The entrance was packed, so we walked through in a semi-hurried crammed mess, but a respectful semi-hurried crammed mess nonetheless.  We passed through so quickly, that I struggle to remember may details aside from the fact that everything is ornate and either gold or red and in the very center, the Sikh holy scriptures sit with dozens of men and women sitting in worship.  Mostly I admired the devotion of these people and understood that likely someone near me was making their once in a lifetime trip to this holy place…a landmark life moment they’d never forget.  As we exited, two lines formed where people receive free food from one of the Gurus.  Initially, Awal and I walked past, again fearing we’d be disrespecting.  One of the Gurus made eye contact with me as we skipped around the line and to the exit…he smiled and motioned with his hand for us to get in line…so we did.  I approached his station (sort of a massive wok with a mound of mysterious brown mush) cupped my hands and received, from my new friend’s bare hands, my portion.  I’m still not entirely sure what it was I ate…something like cornmeal with brown sugar…but the makeup and taste of the food isn’t important…the act of giving and providing, however, is.  Departing from the temple that night I realized that like the people making their once in a lifetime pilgrimage, I too had an experience that I’d never forget.

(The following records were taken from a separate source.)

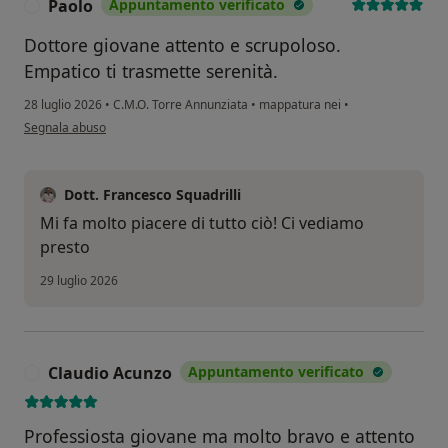
Paolo
Appuntamento verificato
P
Dottore giovane attento e scrupoloso.
Empatico ti trasmette serenità.
28 luglio 2026
•
C.M.O. Torre Annunziata
•
mappatura nei
•
secondo l'opinione dell'utente Paolo
Segnala abuso
Dott. Francesco Squadrilli
Mi fa molto piacere di tutto ciò! Ci vediamo
presto
29 luglio 2026
Claudio Acunzo
Appuntamento verificato
C
Professiosta giovane ma molto bravo e attento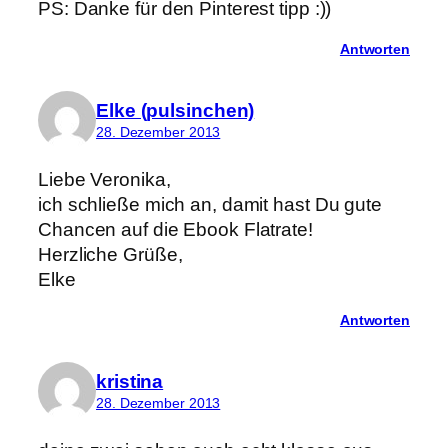
PS: Danke für den Pinterest tipp :))
Antworten
Elke (pulsinchen)
28. Dezember 2013
Liebe Veronika,
ich schließe mich an, damit hast Du gute
Chancen auf die Ebook Flatrate!
Herzliche Grüße,
Elke
Antworten
kristina
28. Dezember 2013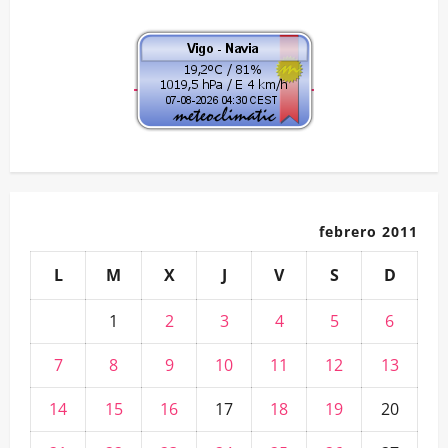
de
leído
por
la
entradas
A.VV.
Navia
febrero 2011
L
M
X
J
V
S
D
1
2
3
4
5
6
7
8
9
10
11
12
13
14
15
16
17
18
19
20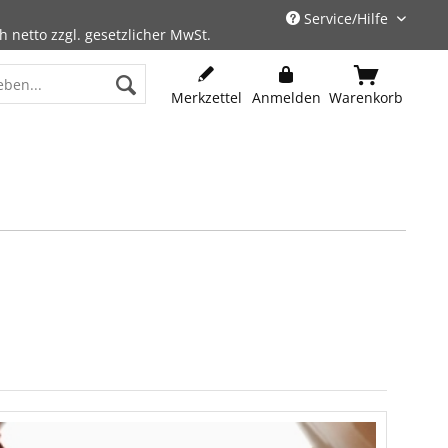
Service/Hilfe
h netto zzgl. gesetzlicher MwSt.
Merkzettel
Anmelden
Warenkorb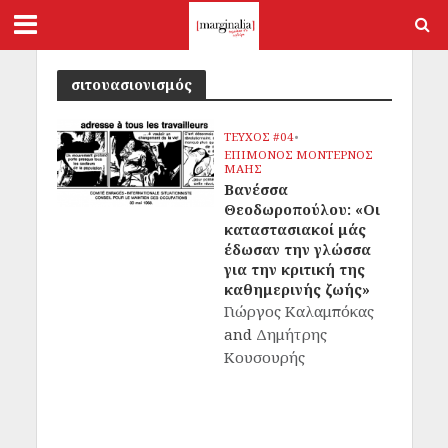
σιτουασιονισμός
ΤΕΥΧΟΣ #04
•
ΕΠΙΜΟΝΟΣ ΜΟΝΤΕΡΝΟΣ
ΜΑΗΣ
Βανέσσα
Θεοδωροπούλου: «Οι
καταστασιακοί μάς
έδωσαν την γλώσσα
για την κριτική της
καθημερινής ζωής»
Γιώργος Καλαμπόκας
and
Δημήτρης
Κουσουρής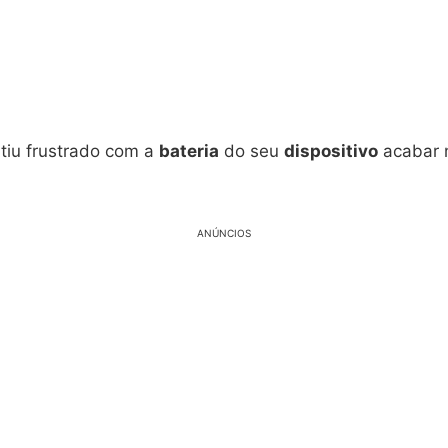
ntiu frustrado com a
bateria
do seu
dispositivo
acabar 
ANÚNCIOS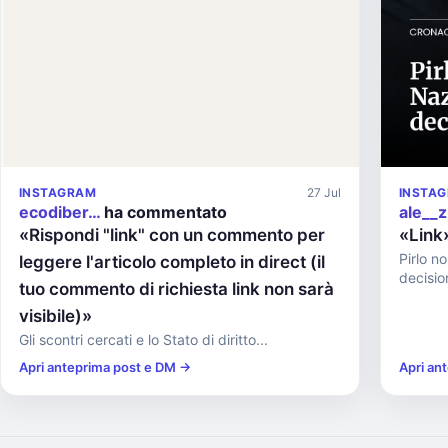
INSTAGRAM
27 Jul
INSTA
ecodiber…
ha commentato
ale__
«Rispondi "link" con un commento per
«Link
Pirlo no
leggere l'articolo completo in direct (il
decisio
tuo commento di richiesta link non sarà
visibile)»
Gli scontri cercati e lo Stato di diritto...
Apri anteprima post e DM →
Apri an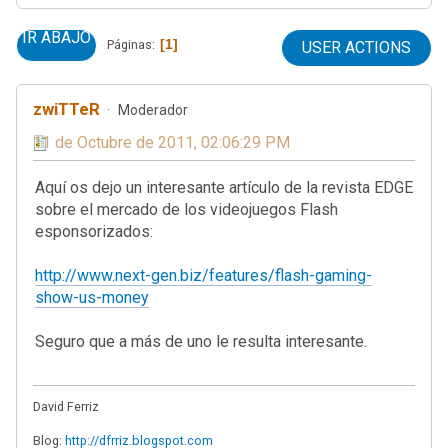
IR ABAJO
1
Páginas
USER ACTIONS
zwiTTeR
Moderador
11 de Octubre de 2011, 02:06:29 PM
Aquí os dejo un interesante artículo de la revista EDGE
sobre el mercado de los videojuegos Flash
esponsorizados:
http://www.next-gen.biz/features/flash-gaming-
show-us-money
Seguro que a más de uno le resulta interesante.
David Ferriz
Blog:
http://dfrriz.blogspot.com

More updates soon to come, including answers for the Iran questions.  My apologies for my lack of updates and pictures. I've not been able to update pictures because the connections have been painfully slow.  I hope to have good internet soon...but who knows?

Thanks so much for reading

1 comment:

  1. wow. just think of the impact that could be had if christians approached...well, anyone...the way that the worshippers treated and cared for you as a visitor.